[[ Extracted information open ]]

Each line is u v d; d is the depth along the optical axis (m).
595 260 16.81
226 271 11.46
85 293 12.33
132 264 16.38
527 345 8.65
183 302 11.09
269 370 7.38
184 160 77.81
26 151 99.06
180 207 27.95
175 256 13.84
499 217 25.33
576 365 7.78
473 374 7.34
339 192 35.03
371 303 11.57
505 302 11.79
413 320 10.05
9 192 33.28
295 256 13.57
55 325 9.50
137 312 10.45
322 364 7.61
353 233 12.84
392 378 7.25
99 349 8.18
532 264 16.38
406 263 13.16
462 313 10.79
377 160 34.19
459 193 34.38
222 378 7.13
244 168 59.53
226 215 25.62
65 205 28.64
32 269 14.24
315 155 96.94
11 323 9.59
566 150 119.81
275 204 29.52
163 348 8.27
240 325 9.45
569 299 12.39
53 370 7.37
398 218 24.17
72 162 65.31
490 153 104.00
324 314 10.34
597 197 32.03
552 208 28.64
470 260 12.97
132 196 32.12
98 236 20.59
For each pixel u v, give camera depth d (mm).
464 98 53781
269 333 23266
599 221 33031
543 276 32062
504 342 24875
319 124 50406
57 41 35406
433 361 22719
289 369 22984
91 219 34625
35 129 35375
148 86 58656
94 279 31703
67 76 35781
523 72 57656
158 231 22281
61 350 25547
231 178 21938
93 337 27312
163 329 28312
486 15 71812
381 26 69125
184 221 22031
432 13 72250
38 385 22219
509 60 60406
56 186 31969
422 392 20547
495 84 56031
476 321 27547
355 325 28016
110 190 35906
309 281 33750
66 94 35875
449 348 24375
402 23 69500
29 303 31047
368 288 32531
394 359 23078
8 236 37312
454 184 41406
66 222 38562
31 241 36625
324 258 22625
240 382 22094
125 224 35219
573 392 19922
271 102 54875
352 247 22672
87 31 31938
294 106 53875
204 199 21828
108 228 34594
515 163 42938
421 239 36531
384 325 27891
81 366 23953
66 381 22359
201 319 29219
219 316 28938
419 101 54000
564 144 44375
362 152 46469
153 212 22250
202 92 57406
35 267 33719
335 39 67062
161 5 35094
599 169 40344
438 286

[[ Extracted information closed ]]

Problem statement -> Look through the entries above and copy each line that has "depth" in it.

Solution for this problem ->
Each line is u v d; d is the depth along the optical axis (m).
For each pixel u v, give camera depth d (mm).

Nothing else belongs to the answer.